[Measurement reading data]
::::

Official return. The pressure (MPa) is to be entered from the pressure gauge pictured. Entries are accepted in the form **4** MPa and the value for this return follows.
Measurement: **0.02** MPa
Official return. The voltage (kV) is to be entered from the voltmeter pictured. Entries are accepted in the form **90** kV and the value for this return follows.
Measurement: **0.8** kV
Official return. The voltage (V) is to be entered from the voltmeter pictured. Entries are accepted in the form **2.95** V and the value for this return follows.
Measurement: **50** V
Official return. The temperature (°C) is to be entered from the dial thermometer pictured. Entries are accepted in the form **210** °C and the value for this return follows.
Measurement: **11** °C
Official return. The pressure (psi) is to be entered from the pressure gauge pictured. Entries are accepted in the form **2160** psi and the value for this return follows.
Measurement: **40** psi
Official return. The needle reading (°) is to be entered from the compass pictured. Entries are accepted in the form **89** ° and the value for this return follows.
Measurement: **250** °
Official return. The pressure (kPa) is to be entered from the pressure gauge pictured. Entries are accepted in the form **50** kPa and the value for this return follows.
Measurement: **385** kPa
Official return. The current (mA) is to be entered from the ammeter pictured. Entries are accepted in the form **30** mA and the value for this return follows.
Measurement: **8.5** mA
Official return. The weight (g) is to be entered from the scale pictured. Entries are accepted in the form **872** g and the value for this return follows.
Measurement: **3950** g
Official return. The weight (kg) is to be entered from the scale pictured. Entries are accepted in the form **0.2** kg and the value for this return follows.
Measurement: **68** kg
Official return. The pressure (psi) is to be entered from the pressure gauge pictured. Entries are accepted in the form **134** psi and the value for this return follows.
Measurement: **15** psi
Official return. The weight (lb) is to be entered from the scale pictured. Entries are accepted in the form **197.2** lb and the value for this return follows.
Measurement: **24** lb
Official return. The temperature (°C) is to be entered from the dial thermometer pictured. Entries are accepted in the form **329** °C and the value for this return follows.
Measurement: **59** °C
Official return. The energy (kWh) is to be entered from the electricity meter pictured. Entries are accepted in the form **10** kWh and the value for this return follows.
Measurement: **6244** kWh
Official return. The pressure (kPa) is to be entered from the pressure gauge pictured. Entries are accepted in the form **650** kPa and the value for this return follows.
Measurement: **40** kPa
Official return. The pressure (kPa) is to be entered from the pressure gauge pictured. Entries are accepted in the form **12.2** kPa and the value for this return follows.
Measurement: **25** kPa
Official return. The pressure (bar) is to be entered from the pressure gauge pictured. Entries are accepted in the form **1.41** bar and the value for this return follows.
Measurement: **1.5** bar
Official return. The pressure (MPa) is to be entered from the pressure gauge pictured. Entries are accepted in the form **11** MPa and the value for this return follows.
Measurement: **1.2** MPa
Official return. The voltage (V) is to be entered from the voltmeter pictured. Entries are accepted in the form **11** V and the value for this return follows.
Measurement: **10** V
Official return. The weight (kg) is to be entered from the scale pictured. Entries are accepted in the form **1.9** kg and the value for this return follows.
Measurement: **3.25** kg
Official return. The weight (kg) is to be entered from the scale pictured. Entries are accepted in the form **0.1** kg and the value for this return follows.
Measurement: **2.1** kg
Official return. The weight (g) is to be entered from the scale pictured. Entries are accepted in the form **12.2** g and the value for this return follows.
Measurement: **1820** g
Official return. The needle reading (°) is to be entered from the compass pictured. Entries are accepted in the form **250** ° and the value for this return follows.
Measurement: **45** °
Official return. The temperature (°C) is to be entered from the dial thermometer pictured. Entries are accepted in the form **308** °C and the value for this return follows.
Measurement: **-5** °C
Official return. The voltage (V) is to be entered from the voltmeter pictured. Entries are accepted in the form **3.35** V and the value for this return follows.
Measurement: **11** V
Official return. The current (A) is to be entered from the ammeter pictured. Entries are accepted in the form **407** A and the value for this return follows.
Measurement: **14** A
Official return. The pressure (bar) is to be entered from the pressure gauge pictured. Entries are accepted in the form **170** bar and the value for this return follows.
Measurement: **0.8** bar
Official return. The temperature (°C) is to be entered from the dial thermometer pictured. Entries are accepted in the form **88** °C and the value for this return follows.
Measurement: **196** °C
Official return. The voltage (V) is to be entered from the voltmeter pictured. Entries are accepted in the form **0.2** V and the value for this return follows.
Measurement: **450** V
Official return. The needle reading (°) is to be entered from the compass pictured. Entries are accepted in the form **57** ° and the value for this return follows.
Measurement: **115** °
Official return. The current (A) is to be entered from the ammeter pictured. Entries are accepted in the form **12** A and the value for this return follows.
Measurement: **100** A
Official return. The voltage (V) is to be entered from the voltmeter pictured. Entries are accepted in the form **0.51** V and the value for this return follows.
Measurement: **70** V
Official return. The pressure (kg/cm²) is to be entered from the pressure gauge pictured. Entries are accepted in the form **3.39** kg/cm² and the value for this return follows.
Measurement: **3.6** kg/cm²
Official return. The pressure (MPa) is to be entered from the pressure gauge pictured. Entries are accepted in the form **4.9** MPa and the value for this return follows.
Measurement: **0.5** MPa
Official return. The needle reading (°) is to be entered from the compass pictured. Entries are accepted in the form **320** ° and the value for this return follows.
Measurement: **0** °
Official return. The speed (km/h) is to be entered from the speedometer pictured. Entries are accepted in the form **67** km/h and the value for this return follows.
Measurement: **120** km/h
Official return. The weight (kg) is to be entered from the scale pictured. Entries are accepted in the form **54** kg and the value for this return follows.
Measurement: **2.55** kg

::::

■ **PROBLEM STATEMENT**
Convert every line of the material above into a JSON list of strings, one string per line, omitting any blank lines.

■ **TASK ANSWER**
[
  "Official return. The pressure (MPa) is to be entered from the pressure gauge pictured. Entries are accepted in the form **4** MPa and the value for this return follows.",
  "Measurement: **0.02** MPa",
  "Official return. The voltage (kV) is to be entered from the voltmeter pictured. Entries are accepted in the form **90** kV and the value for this return follows.",
  "Measurement: **0.8** kV",
  "Official return. The voltage (V) is to be entered from the voltmeter pictured. Entries are accepted in the form **2.95** V and the value for this return follows.",
  "Measurement: **50** V",
  "Official return. The temperature (°C) is to be entered from the dial thermometer pictured. Entries are accepted in the form **210** °C and the value for this return follows.",
  "Measurement: **11** °C",
  "Official return. The pressure (psi) is to be entered from the pressure gauge pictured. Entries are accepted in the form **2160** psi and the value for this return follows.",
  "Measurement: **40** psi",
  "Official return. The needle reading (°) is to be entered from the compass pictured. Entries are accepted in the form **89** ° and the value for this return follows.",
  "Measurement: **250** °",
  "Official return. The pressure (kPa) is to be entered from the pressure gauge pictured. Entries are accepted in the form **50** kPa and the value for this return follows.",
  "Measurement: **385** kPa",
  "Official return. The current (mA) is to be entered from the ammeter pictured. Entries are accepted in the form **30** mA and the value for this return follows.",
  "Measurement: **8.5** mA",
  "Official return. The weight (g) is to be entered from the scale pictured. Entries are accepted in the form **872** g and the value for this return follows.",
  "Measurement: **3950** g",
  "Official return. The weight (kg) is to be entered from the scale pictured. Entries are accepted in the form **0.2** kg and the value for this return follows.",
  "Measurement: **68** kg",
  "Official return. The pressure (psi) is to be entered from the pressure gauge pictured. Entries are accepted in the form **134** psi and the value for this return follows.",
  "Measurement: **15** psi",
  "Official return. The weight (lb) is to be entered from the scale pictured. Entries are accepted in the form **197.2** lb and the value for this return follows.",
  "Measurement: **24** lb",
  "Official return. The temperature (°C) is to be entered from the dial thermometer pictured. Entries are accepted in the form **329** °C and the value for this return follows.",
  "Measurement: **59** °C",
  "Official return. The energy (kWh) is to be entered from the electricity meter pictured. Entries are accepted in the form **10** kWh and the value for this return follows.",
  "Measurement: **6244** kWh",
  "Official return. The pressure (kPa) is to be entered from the pressure gauge pictured. Entries are accepted in the form **650** kPa and the value for this return follows.",
  "Measurement: **40** kPa",
  "Official return. The pressure (kPa) is to be entered from the pressure gauge pictured. Entries are accepted in the form **12.2** kPa and the value for this return follows.",
  "Measurement: **25** kPa",
  "Official return. The pressure (bar) is to be entered from the pressure gauge pictured. Entries are accepted in the form **1.41** bar and the value for this return follows.",
  "Measurement: **1.5** bar",
  "Official return. The pressure (MPa) is to be entered from the pressure gauge pictured. Entries are accepted in the form **11** MPa and the value for this return follows.",
  "Measurement: **1.2** MPa",
  "Official return. The voltage (V) is to be entered from the voltmeter pictured. Entries are accepted in the form **11** V and the value for this return follows.",
  "Measurement: **10** V",
  "Official return. The weight (kg) is to be entered from the scale pictured. Entries are accepted in the form **1.9** kg and the value for this return follows.",
  "Measurement: **3.25** kg",
  "Official return. The weight (kg) is to be entered from the scale pictured. Entries are accepted in the form **0.1** kg and the value for this return follows.",
  "Measurement: **2.1** kg",
  "Official return. The weight (g) is to be entered from the scale pictured. Entries are accepted in the form **12.2** g and the value for this return follows.",
  "Measurement: **1820** g",
  "Official return. The needle reading (°) is to be entered from the compass pictured. Entries are accepted in the form **250** ° and the value for this return follows.",
  "Measurement: **45** °",
  "Official return. The temperature (°C) is to be entered from the dial thermometer pictured. Entries are accepted in the form **308** °C and the value for this return follows.",
  "Measurement: **-5** °C",
  "Official return. The voltage (V) is to be entered from the voltmeter pictured. Entries are accepted in the form **3.35** V and the value for this return follows.",
  "Measurement: **11** V",
  "Official return. The current (A) is to be entered from the ammeter pictured. Entries are accepted in the form **407** A and the value for this return follows.",
  "Measurement: **14** A",
  "Official return. The pressure (bar) is to be entered from the pressure gauge pictured. Entries are accepted in the form **170** bar and the value for this return follows.",
  "Measurement: **0.8** bar",
  "Official return. The temperature (°C) is to be entered from the dial thermometer pictured. Entries are accepted in the form **88** °C and the value for this return follows.",
  "Measurement: **196** °C",
  "Official return. The voltage (V) is to be entered from the voltmeter pictured. Entries are accepted in the form **0.2** V and the value for this return follows.",
  "Measurement: **450** V",
  "Official return. The needle reading (°) is to be entered from the compass pictured. Entries are accepted in the form **57** ° and the value for this return follows.",
  "Measurement: **115** °",
  "Official return. The current (A) is to be entered from the ammeter pictured. Entries are accepted in the form **12** A and the value for this return follows.",
  "Measurement: **100** A",
  "Official return. The voltage (V) is to be entered from the voltmeter pictured. Entries are accepted in the form **0.51** V and the value for this return follows.",
  "Measurement: **70** V",
  "Official return. The pressure (kg/cm²) is to be entered from the pressure gauge pictured. Entries are accepted in the form **3.39** kg/cm² and the value for this return follows.",
  "Measurement: **3.6** kg/cm²",
  "Official return. The pressure (MPa) is to be entered from the pressure gauge pictured. Entries are accepted in the form **4.9** MPa and the value for this return follows.",
  "Measurement: **0.5** MPa",
  "Official return. The needle reading (°) is to be entered from the compass pictured. Entries are accepted in the form **320** ° and the value for this return follows.",
  "Measurement: **0** °",
  "Official return. The speed (km/h) is to be entered from the speedometer pictured. Entries are accepted in the form **67** km/h and the value for this return follows.",
  "Measurement: **120** km/h",
  "Official return. The weight (kg) is to be entered from the scale pictured. Entries are accepted in the form **54** kg and the value for this return follows.",
  "Measurement: **2.55** kg"
]